**Set tasks**
1. Please write out everything in the Arizona mining swindles account from "The Great Diamond Swindle" down to "the Moqui villages.", word for word.
2. Carry on the account of Arizona mining swindles from the point where it stops.

═══ Page extract

Another notable swindle was that of the Two Queens and Mansfield Mining companies. The former had several prospects near Winkelman, about 100 miles southeast of Phoenix. The latter had a mine in the Patagonia District of Santa Cruz County. The Post Office department secured the arrest of several Kansas City, Missouri stockbrokers, who had been selling shares in the two companies, using extravagant full-page advertising. As is usual in such cases, a strong defense was made based on testimony taken in Arizona. Still, the defendants were finally convicted and sent to jail in May 1909, though, as usual in such cases, they received relatively light sentences.

Another typical instance concerned a temporary Wickenburg, Arizona, resident who had bought a mining claim a few miles from town. He sold at least $100,000 worth of stock in several villages along the Hudson near West Point and, to show his good faith, brought out a Pullman carload of selected stockholders to view the wonderful mine from which he was to make their fortunes. The stock was quickly sold after showing the potential investors the mine, and the men returned to the East. The following day, Sheriff Hayden of Maricopa County appeared on the same ground with an attorney and formally sold all the property owned by the promoter or his company in that vicinity under a judgment of debt. Hayden afterward was filled with regret that he had permitted the attorney to delay him one day on the sale, or he would have been on the ground at the same time as the investors’ party.

The Great Diamond Swindle

A company with a capital of $10,000,000 was organized in San Francisco in 1872 to exploit a diamond field somewhere north of Fort Defiance in Northeastern Arizona. The reputed discoveries of the field were made by two miners named Arnold and Slack, who exhibited magnificent rough diamonds and very good rubies in New York and San Francisco. The San Francisco company included a number of the wealthiest men in the city with significant mining experience. They sent out some agents who returned with more diamonds, picked up from the ground’s surface. The location of the find was disputed; however, it was said that locations made north of Fort Defiance were merely to divert attention when, in reality, the field where the diamonds had come from was south of the Moqui villages.

Clarence King (far right), who later became head of the  U.S. Geological  Survey, and his men helped foil the  Great Diamond Swindle.

Clarence King (far right), who later became head of the  U.S. Geological Survey, and his men helped foil the  Great Diamond Swindle.

The whole scheme was a fraud on a gigantic scale. It was uncovered by Clarence King, the noted Western geologist, who first demonstrated that the diamonds were not of the same character, bearing characteristics of both the South African and Brazilian fields. King visited the Arizona field and confirmed his belief that it had been salted with stones from abroad. It is probable that the two “discoverers” were merely tools of wealthy men who expected to get back the gems that had been “planted” and sell stock to the unwary small investor. There was another fake diamond “discovery” down on the Gila, not far from Yuma, but this was on a much smaller scale, and excitement died even more quickly.

(Editors note: The Great Diamond Hoax was exposed on November 26, 1872, when the San Francisco Evening Bulletin published Clarence King’s findings. William Ralston, who formed the New York Mining and Commercial Company to invest in the reported Diamond Mine, had given $600,000 to Arnold and Slack but could never recover it. Arnold reported he lived his few remaining years in Kentucky, and Slack blew his money in New Mexico).

══════
═══ Data records

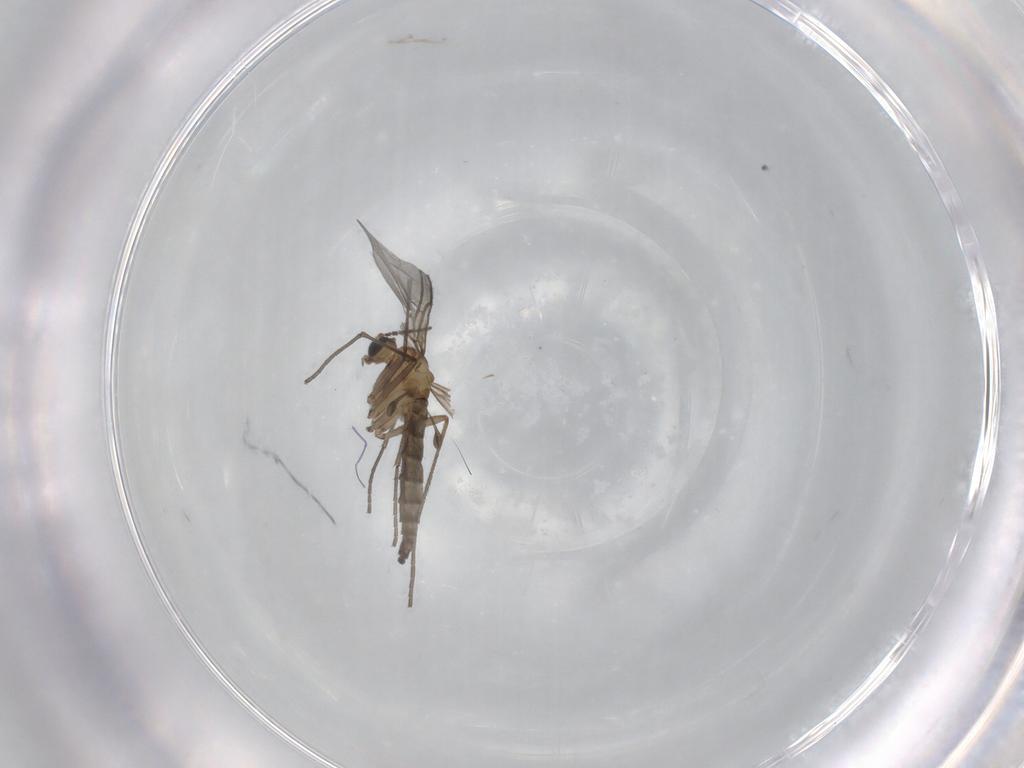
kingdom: Animalia
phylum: Arthropoda
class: Insecta
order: Diptera
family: Sciaridae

══════

**Results by task**
1.
The Great Diamond Swindle

A company with a capital of $10,000,000 was organized in San Francisco in 1872 to exploit a diamond field somewhere north of Fort Defiance in Northeastern Arizona. The reputed discoveries of the field were made by two miners named Arnold and Slack, who exhibited magnificent rough diamonds and very good rubies in New York and San Francisco. The San Francisco company included a number of the wealthiest men in the city with significant mining experience. They sent out some agents who returned with more diamonds, picked up from the ground’s surface. The location of the find was disputed; however, it was said that locations made north of Fort Defiance were merely to divert attention when, in reality, the field where the diamonds had come from was south of the Moqui villages.

2.
A Basket Soon Emptied

One of Arizona’s many short-lived boom camps was Quijotoa, located 65 miles west of Tucson, by the side of a mountain shaped like a basket. The name came from the Papago word “kiho,” meaning basket. The first mining locations were made early in 1879 at the bottom of the hill, renamed Ben Nevis by Alexander McKay, one of the pioneers of the boom camp. On May 11, 1883, Charles Horn or Alexander McKay discovered rich croppings at the hill’s summit, and the excitement began. It was claimed that five tons of the ore gave a return of .$2,500 at the Benson smelter. Tunnels were started into the hillside to cut the ledge at depth but failed, for there was no ledge. In the language of a San Francisco mining man, the deposit was “merely a scab on top of the mountain.”

McKay gave a bond on the property to the Flood-Fair-Mackey-0’Brien syndicate of San Francisco for $150,000, but the option was not taken up at maturity. A half-dozen companies were formed in San Francisco, each with ten million dollars in capitalization, for working the Quijotoa mines, and the news broadcasted that Arizona had found another Comstock Lode. As a result, thousands of men flocked in despite warnings that the mines were only in the development stage. Around the original Logan townsite was four or five additions. In January 1884, at Quijotoa, there were only a couple of tents ten miles from the water. Several thousand people came two months later, and there were many marks of a permanent town, including a weekly newspaper, “The Prospector,” published by Harry Brook. The time the boom broke is indicated best by the fact that the printing office was moved to Tucson in the fall of 1884. Soon thereafter, J.G. Hilzinger of Tucson bought the mines, a mill that had been moved over from Harshaw, and all the other property of the principal corporation for $3,000.

Written by James Harvey McClintock in 1913, compiled and edited by Kathy Alexander/Legends of America, updated January 2025.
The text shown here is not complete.